In 1919, Shiro's paintings were shown at several prestigious exhibitions including the government sponsored Bunten, where they caught the eye of Watanabe Shozaburo, a Tokyo publisher, who approached Shiro about designing woodblock prints. No doubt Kiyokata facilitated this introduction as he had done for several other students, including Kawase Hasui and Ito Shinsui. Shiro's first print, "A Windy Day in Early Summer," was published in that same year. He designed several landscape prints over the next few years, but the wood blocks for these were lost in the 1923 Kanto earthquake and consequently they are rarely seen today.

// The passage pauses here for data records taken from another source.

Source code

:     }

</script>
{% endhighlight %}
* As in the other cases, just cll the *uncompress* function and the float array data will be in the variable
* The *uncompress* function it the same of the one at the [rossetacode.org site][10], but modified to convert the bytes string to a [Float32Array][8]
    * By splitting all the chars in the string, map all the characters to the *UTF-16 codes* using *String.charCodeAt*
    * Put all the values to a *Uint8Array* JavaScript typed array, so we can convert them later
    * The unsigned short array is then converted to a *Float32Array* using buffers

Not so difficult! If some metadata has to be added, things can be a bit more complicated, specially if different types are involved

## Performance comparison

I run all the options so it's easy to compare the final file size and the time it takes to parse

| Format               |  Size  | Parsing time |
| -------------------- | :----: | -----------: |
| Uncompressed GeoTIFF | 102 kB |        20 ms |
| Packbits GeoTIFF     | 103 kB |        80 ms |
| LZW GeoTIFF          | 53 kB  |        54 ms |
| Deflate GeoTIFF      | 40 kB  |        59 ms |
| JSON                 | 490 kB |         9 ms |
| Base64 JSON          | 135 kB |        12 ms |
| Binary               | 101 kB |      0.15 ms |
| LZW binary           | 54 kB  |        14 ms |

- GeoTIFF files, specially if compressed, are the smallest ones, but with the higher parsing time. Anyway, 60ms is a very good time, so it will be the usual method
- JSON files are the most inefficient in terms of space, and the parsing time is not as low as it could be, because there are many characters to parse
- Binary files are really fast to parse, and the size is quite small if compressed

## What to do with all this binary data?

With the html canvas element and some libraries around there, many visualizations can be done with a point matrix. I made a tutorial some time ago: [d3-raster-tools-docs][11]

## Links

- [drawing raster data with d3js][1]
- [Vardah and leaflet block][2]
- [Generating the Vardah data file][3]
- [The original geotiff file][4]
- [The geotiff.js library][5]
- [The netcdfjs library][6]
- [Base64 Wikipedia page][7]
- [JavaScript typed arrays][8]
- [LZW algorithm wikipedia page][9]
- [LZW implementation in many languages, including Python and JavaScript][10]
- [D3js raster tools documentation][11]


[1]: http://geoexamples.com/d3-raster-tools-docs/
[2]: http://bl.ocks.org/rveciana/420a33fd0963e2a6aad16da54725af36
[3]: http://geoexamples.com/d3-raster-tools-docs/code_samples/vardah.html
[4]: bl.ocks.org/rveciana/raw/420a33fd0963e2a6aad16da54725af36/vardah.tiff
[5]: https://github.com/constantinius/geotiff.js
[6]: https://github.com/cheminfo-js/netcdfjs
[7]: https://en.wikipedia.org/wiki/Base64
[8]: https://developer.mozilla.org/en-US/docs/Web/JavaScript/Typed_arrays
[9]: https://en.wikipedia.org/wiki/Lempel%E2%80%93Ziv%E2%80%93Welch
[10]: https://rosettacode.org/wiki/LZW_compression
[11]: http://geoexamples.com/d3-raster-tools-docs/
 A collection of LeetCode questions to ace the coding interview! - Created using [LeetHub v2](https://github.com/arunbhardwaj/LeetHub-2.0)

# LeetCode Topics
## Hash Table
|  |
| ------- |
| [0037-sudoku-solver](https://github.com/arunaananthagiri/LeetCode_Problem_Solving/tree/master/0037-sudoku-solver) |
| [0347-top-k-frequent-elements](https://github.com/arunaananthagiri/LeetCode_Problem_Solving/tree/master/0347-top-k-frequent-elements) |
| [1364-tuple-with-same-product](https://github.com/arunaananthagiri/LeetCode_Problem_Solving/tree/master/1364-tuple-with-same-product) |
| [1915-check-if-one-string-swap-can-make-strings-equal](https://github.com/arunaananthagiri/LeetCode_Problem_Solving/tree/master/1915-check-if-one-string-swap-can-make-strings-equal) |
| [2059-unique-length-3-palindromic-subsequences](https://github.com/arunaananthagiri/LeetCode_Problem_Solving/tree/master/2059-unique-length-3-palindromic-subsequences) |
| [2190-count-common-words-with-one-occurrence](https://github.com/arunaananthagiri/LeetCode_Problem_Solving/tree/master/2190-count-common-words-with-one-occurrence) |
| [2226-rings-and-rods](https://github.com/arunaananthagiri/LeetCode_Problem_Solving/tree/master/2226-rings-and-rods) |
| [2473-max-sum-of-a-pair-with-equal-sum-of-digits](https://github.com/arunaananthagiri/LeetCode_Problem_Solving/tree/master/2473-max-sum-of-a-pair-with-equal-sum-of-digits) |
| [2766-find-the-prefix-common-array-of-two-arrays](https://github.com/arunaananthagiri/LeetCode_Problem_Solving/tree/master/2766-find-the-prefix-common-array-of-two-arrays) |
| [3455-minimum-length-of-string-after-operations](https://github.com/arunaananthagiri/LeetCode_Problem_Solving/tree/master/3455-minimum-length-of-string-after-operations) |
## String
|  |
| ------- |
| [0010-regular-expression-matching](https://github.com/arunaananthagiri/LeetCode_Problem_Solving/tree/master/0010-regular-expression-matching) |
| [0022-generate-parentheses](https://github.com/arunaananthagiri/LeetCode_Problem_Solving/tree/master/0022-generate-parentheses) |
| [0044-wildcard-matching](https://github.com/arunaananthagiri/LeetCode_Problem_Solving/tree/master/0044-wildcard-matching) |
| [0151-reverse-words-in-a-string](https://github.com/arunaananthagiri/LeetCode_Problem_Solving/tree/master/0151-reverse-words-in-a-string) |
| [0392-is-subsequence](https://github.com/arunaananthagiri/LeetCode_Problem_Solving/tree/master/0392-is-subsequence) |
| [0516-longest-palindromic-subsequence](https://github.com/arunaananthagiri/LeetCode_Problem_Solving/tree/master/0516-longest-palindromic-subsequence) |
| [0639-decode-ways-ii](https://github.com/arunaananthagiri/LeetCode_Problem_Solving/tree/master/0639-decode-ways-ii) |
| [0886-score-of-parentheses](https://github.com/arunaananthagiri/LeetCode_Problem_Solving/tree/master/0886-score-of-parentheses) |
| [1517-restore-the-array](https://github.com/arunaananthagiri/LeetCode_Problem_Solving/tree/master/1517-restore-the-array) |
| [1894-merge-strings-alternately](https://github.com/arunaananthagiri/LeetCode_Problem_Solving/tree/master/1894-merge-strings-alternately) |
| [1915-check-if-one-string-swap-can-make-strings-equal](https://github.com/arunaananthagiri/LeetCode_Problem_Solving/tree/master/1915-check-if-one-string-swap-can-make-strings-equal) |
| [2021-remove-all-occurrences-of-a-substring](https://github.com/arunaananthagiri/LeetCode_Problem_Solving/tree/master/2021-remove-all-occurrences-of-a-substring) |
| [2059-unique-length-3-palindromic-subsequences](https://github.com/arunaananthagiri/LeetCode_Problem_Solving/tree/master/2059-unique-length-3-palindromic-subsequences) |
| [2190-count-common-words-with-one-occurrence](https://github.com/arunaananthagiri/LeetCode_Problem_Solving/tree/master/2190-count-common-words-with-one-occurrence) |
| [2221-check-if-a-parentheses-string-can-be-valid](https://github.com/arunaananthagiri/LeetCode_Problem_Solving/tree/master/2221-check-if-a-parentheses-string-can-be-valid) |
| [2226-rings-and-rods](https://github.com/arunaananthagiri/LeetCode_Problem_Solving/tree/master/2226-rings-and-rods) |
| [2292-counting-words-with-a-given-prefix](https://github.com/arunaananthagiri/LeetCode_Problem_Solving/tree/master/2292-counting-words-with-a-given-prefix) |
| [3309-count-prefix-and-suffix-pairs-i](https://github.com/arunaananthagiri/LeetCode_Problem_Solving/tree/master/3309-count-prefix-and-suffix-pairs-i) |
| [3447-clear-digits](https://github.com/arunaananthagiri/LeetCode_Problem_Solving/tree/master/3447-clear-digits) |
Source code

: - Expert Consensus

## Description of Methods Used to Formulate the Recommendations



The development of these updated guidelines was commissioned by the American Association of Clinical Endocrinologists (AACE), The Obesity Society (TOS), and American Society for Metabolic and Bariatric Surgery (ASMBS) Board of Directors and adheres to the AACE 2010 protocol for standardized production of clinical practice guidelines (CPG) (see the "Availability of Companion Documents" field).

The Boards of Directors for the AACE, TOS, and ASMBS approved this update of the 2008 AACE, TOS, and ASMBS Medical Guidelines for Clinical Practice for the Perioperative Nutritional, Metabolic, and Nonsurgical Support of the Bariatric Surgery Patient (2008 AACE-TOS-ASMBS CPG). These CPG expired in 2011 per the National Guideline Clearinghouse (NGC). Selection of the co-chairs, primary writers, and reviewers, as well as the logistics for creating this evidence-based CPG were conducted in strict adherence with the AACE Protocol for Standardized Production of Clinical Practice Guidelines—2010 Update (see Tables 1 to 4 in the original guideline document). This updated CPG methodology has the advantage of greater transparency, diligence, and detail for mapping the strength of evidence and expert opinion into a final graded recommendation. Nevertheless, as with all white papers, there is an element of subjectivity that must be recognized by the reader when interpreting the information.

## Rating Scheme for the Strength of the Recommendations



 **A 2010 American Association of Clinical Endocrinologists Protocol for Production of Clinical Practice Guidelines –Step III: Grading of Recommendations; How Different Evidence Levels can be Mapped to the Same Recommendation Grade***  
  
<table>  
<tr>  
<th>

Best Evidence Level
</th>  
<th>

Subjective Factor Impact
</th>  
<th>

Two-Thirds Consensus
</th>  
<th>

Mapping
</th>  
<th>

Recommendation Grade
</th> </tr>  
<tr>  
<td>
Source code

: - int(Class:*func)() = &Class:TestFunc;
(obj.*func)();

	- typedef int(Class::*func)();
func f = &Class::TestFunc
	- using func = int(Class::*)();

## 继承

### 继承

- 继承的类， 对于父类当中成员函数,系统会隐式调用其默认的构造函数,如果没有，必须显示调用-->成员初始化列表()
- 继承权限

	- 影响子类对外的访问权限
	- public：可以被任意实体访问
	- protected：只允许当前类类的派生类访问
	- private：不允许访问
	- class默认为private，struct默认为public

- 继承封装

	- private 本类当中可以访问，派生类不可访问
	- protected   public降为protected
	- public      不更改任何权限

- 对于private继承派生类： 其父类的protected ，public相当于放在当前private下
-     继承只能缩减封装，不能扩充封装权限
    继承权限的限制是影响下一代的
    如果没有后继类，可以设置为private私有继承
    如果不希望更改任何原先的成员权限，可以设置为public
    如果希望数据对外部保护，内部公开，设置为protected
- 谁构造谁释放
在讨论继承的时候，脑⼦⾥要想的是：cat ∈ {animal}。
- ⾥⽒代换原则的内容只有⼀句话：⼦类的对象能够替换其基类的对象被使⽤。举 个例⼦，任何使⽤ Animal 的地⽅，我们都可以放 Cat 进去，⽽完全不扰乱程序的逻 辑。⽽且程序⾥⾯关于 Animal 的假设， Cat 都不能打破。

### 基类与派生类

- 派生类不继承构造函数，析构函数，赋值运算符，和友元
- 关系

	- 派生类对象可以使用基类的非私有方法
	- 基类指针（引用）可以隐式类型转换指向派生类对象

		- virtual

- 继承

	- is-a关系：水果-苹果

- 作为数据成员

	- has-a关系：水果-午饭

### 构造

Shiro resumed his work with Watanabe in the 1930's primarily designing landscapes, but also including bijin-ga, interiors, and Noh masks (one of his particular interests). By 1939 Shiro's relationship with Watanabe was nearing a close, probably because Watanabe would not give him the creative control that he desired. Shiro was intrigued by the independence of sosaku hanga printmakers who carved and printed their own designs, and after World War II, he and Watanabe parted ways. However, it was a decade before Shiro aquired the skills to produce his own prints. In the meantime, he established collaboration with Unsodo, a publisher in Kyoto, designing landscape and animal prints. Many of the prints published by Unsodo are quite striking and compare favorably with the Watanabe-published prints.

By the late 1950's, Shiro has begun carving and printing his own designs in limited, numbered editions. Although his self-made prints lack the refined carving of his shin hanga designs, they have a simplicity and expressiveness that is appealing. Shiro continued to create prints for several decades, but never promoted them through exhibitions or gallery affiliations. As a result, his self-carved prints were more a labor of love than a commercial success.